Yes, it's also helpful to have the automatic, mechanical check of executable code; and as you say, this relies on compilers, OSes, silicon, hardware. (Though, anecdotally, I have noticed subtle problems that I eventually diagnosed and confirmed to be compiler and hardware bugs.) BTW, yes I have tried COQ (proof assistant; somewhat mechanical proof checking), but simple ideas become very complex to prove, and the problem of bugs in COQ itself etc is of greater concern, for the next reason:
Secondly, and relatedly, is that the standard is much lower for code. It just needs to work. Whereas a mathematical proof is supposed to be absolutely true. In other words, I don't ask as much from code. If there turns out to be a bug, it's just learning more about the problem; about the world. It's an engineering flaw. But if my proof is wrong, the game is lost.
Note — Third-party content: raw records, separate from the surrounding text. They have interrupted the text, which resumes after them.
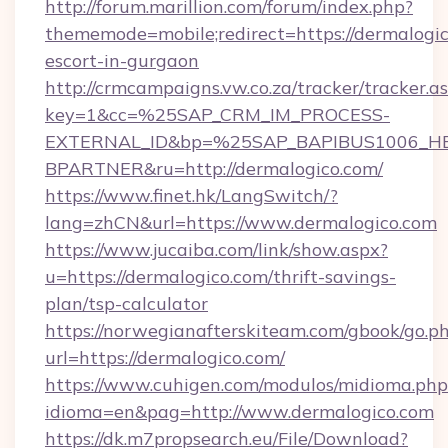
http://forum.marillion.com/forum/index.php?
thememode=mobile;redirect=https://dermalogic
escort-in-gurgaon
http://crmcampaigns.vw.co.za/tracker/tracker.a
key=1&cc=%25SAP_CRM_IM_PROCESS-
EXTERNAL_ID&bp=%25SAP_BAPIBUS1006_H
BPARTNER&ru=http://dermalogico.com/
https://www.finet.hk/LangSwitch/?
lang=zhCN&url=https://www.dermalogico.com
https://www.jucaiba.com/link/show.aspx?
u=https://dermalogico.com/thrift-savings-
plan/tsp-calculator
https://norwegianafterskiteam.com/gbook/go.p
url=https://dermalogico.com/
https://www.cuhigen.com/modulos/midioma.php
idioma=en&pag=http://www.dermalogico.com
https://dk.m7propsearch.eu/File/Download?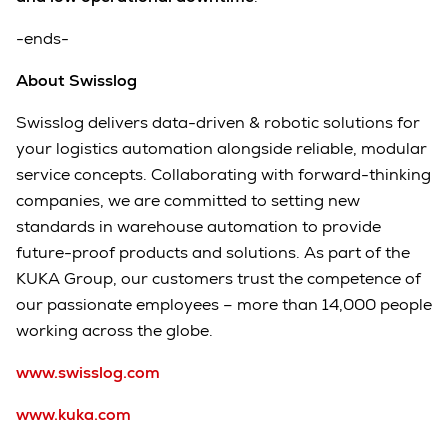
-ends-
About Swisslog
Swisslog delivers data-driven & robotic solutions for
your logistics automation alongside reliable, modular
service concepts. Collaborating with forward-thinking
companies, we are committed to setting new
standards in warehouse automation to provide
future-proof products and solutions. As part of the
KUKA Group, our customers trust the competence of
our passionate employees – more than 14,000 people
working across the globe.
www.swisslog.com
www.kuka.com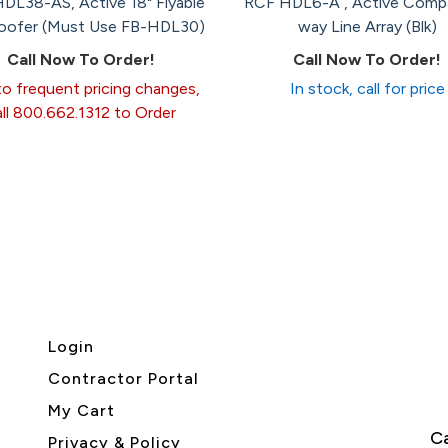
DL38-AS, Active 18" Flyable
RCF HDL6-A , Active Comp
ofer (Must Use FB-HDL30)
way Line Array (Blk)
Call Now To Order!
Call Now To Order!
o frequent pricing changes,
In stock, call for price
all 800.662.1312 to Order
Login
Contractor Portal
My Cart
Ca
Privacy & Policy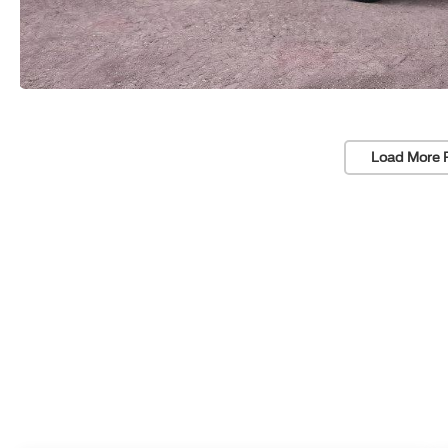
Load More 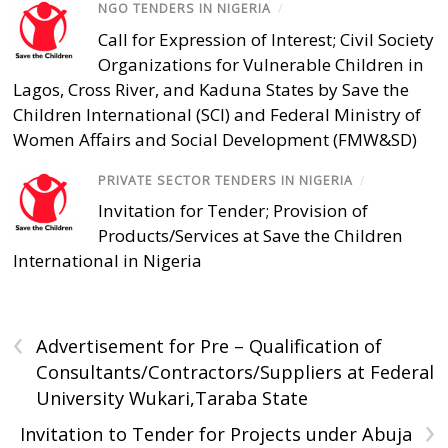
NGO TENDERS IN NIGERIA
/
Call for Expression of Interest; Civil Society
Organizations for Vulnerable Children in
Lagos, Cross River, and Kaduna States by Save the
Children International (SCI) and Federal Ministry of
Women Affairs and Social Development (FMW&SD)
PRIVATE SECTOR TENDERS IN NIGERIA
/
Invitation for Tender; Provision of
Products/Services at Save the Children
International in Nigeria
‹
Advertisement for Pre – Qualification of
Consultants/Contractors/Suppliers at Federal
University Wukari,Taraba State
›
Invitation to Tender for Projects under Abuja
An argument against my intuition is probably more telling. Though my faith in it has turned out to be justified many many times, I certainly can be wrong. My only real excuse is that, as a human being, I have nothing else to fall back on but my sense of reality and reason. That's my hardware; if it's wrong, I really am lost. So I might as well trust it. Fortunately, it's almost always right; probably because I try to see things from many angles and check them in many ways before my intutive sense is fully formed.